Review of Scrooge

Scrooge (1935)
4/10
Not a particularly good version of A Christmas Carol.
15 December 2007
I bought this dirt cheap in a double pack with Cyrano de Bergerac. I like the A Christmas Carol story, and expected this to be good.

There is little to recommend this version. The major characters seem miscast. Seymour Hicks's Ebenezer Scrooge lacks the confident air of a successful business man; he's more Baldrick than Blackadder. Cratchit is older than in most versions, and the Ghost of Christmas Present seems wooden and disinterested.

The special effects are practically non-existent, sub-par even for 1935. The Marley is a disembodied voice.

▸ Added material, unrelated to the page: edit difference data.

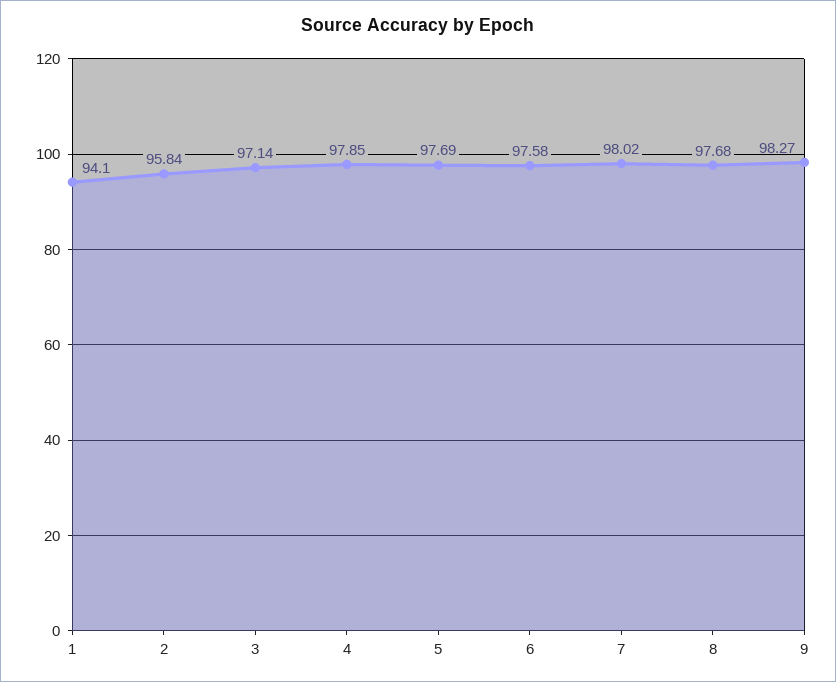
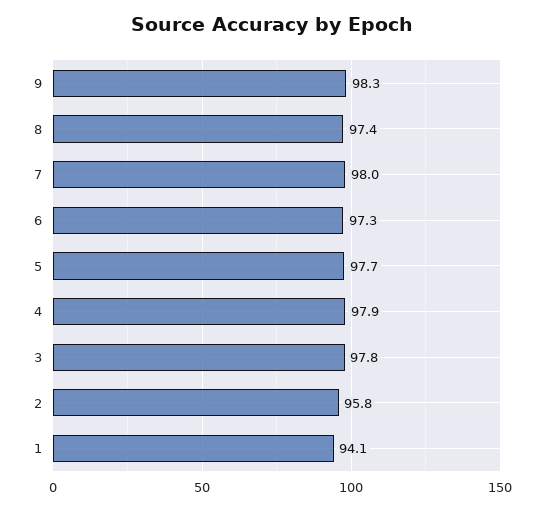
3: 97.14 -> 97.8
6: 97.58 -> 97.3
8: 97.68 -> 97.4

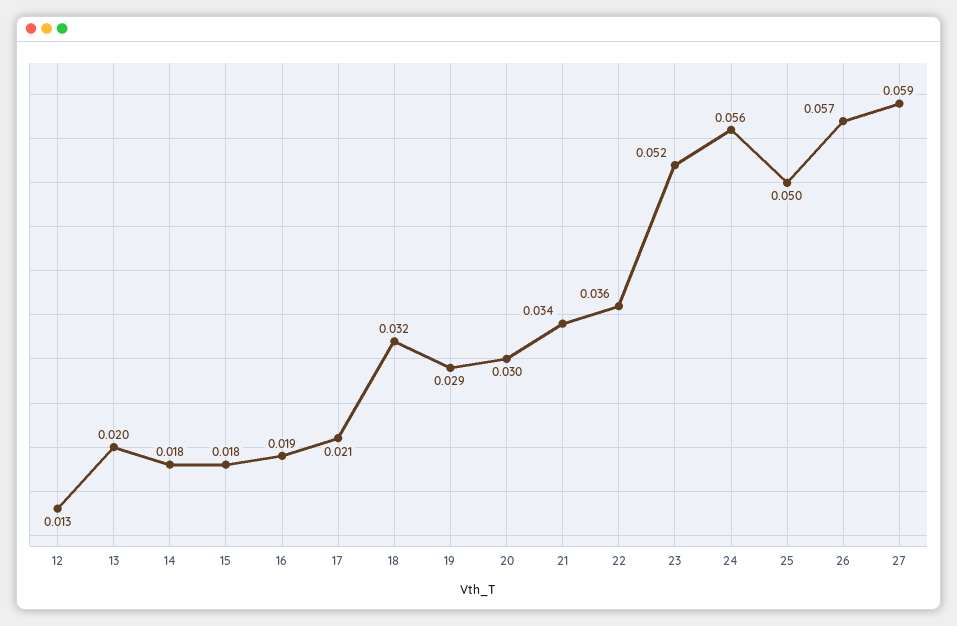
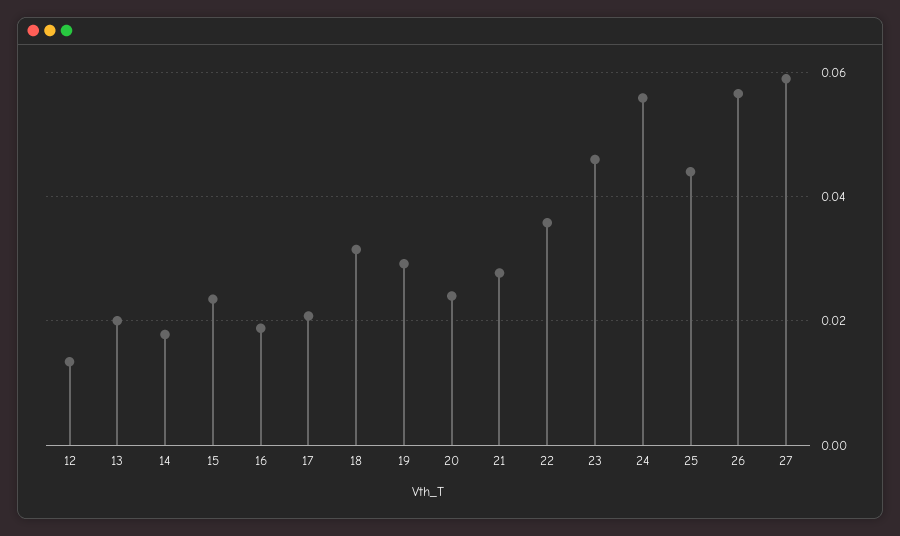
15: 0.018 -> 0.024
20: 0.03 -> 0.024
21: 0.034 -> 0.028
23: 0.052 -> 0.046
25: 0.05 -> 0.044

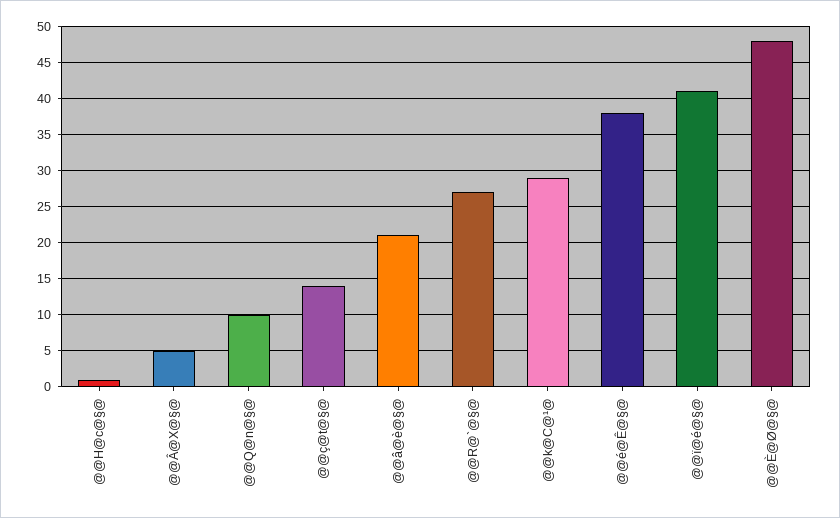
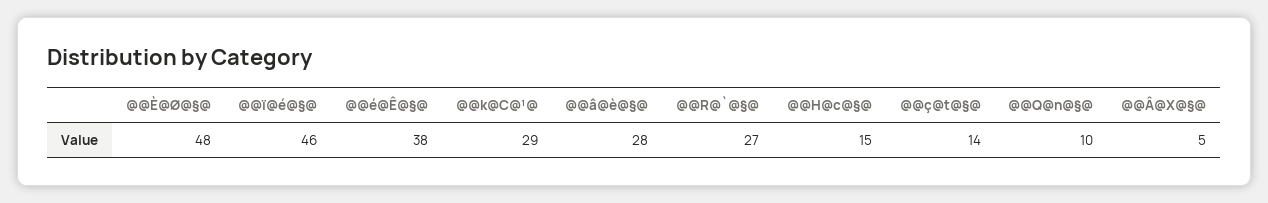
@@H@c@§@: 1 -> 15
@@â@è@§@: 21 -> 28
@@ï@é@§@: 41 -> 46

No chains, money boxes, and ledgers. Even the 1908 and 1910 versions had double exposure ghosts.

The visual and audio quality were lacking. Not sure if this is due to bad transposition to DVD, deteriorated film, or if it was done poorly in the first place. Lines seem indistinct and muddled, enunciation is often unclear. The film could use some computer enhancement. (I have the Mill Creek Entertainment 78 minute DVD)

One of the more annoying aspects of the film is a cultural artifact. This film was made a few years after talkies were becoming ubiquitous. A continuous musical background plays that tends to overwhelm the already muddy dialog. My impression is that the director could not envision a movie without a piano player providing sound, and tried to make up for it.

On the plus side, this version is true to the dickens story. It includes the hearse, which most do not. (The hearse is the most elaborate special effect in the movie.) The scene of the charwomen fencing Scrooge's goods is particularly good.

If the story itself were not so classic and compelling, I wouldn't even give this a four.